§ **Texto del ejercicio**

------------------------------

Y es que, desde Catalina la Cuete, ya no se sube a la sierra a buscar granillo, ni se baja a las huertas a engordar marranillos para la matanza. O a escarbar dentro del azafate de pipirrana,  todos a una, a la sombra de la parra del llano, buscando empapar las abundancias del bendito aceite de la fabriquilla con sopones de pan de hogaza pinchados en la punta de la navaja ‑cucharada y paso atrás-. Aquella pipirrana apañada con tomates propios, criados en vergeles bien vigilados durante todo el verano de entonces; o a hacer ponche con vino de tonel, “turrones” de azúcar sin refinar y melocotones recién cogidos, para aligerarle la sed y los pesares al largo destierro del agosto. “Hacer el agosto” le decían a aquella manera de vivir al aire libre sangrando las acequias.
 Ahora a lo que se baja a las huertas -a lomos de un coche comprado a plazos sin atarres ni tábanos traseros-, es a echar buenamente el día, bañándose en la vieja charca convertida en “piscina-con-cloro”, y a holgar a la fresquita del río durante las horas más inmisericordes, en las que las calles jadean asfalto por encima de ocultos empedrados, hasta que llega la hora de subirse para el Pueblo a ligar con vino embotellado, rodajas de tomates ecológicos sin pliegues ni arrugas, y lonchas de embutido encaramadas en tajadas de una cosa a la que le dicen pan, y que, por su manera de ponerse mohíno antes de que se acabe el día, no debe de ser mucho más que una bocanada de aire endurecible dentro de una almorzadica de harina de la de siempre con la que engañifarle las maneras a esa cosa. 

Foto de internet
Las chacinas de la liga vespertina, ‑salvo una butifarra de estraperlo casero de la de siempre, que me sé yo donde se hace, pero no pienso mentarlo para que “sanidad” no nos las despioje de su gustillo de siempre ni nos la fumigue con vete a saber qué- son de fábrica industrial vigilada por las batas de veterinarios a sueldo fijo.

------------------------------

§ **Material de estudio**
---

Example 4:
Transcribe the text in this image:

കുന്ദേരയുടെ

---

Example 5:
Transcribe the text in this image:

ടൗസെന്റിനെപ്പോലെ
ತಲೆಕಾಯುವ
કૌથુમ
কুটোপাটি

------------------------------

§ **Tarea**
Escribe la continuación del texto sobre los veranos en las huertas del pueblo, empezando justo después de su última frase. Los ítems proceden de una fuente distinta.

§ **Respuesta**
Y es que las viejas matanceras, con sus efluvios a pimientas verdes y azafranes en hebra, y sus inmensos mandiles blancos contorneándole unas caderas más redondas que el Pelotar, hace años que dieron de mano; porque, desde la prohibición sanitaria y sus desinfectadas moderneces, ya no se hacen matanzas en las casas, para que lo de la triquina o la brucelosis no reclame un médico fijo que el Pueblo no puede permitirse, y para que los pobres marranillos no padezcan el desangre del cuchillo matarife sin que le pongan la anestesia de las fábricas de chacinas industriales; no vaya a ser que, con el tiempo, por la gracia de cualquier “santotomás” discutidor, acabe reconociéndoseles que tienen algo más que una “sub-alma”, como pasó con las mujeres cuando lo de la Edad Media y tengamos que pedir perdones por pecados ajenos.
*
El último silencio que escuché yo en el amanecer de Bedmar de hace pocos días fue el de la faena de la corta.

¡Hay que ver cómo han cambiado los silencios de mi Pueblo!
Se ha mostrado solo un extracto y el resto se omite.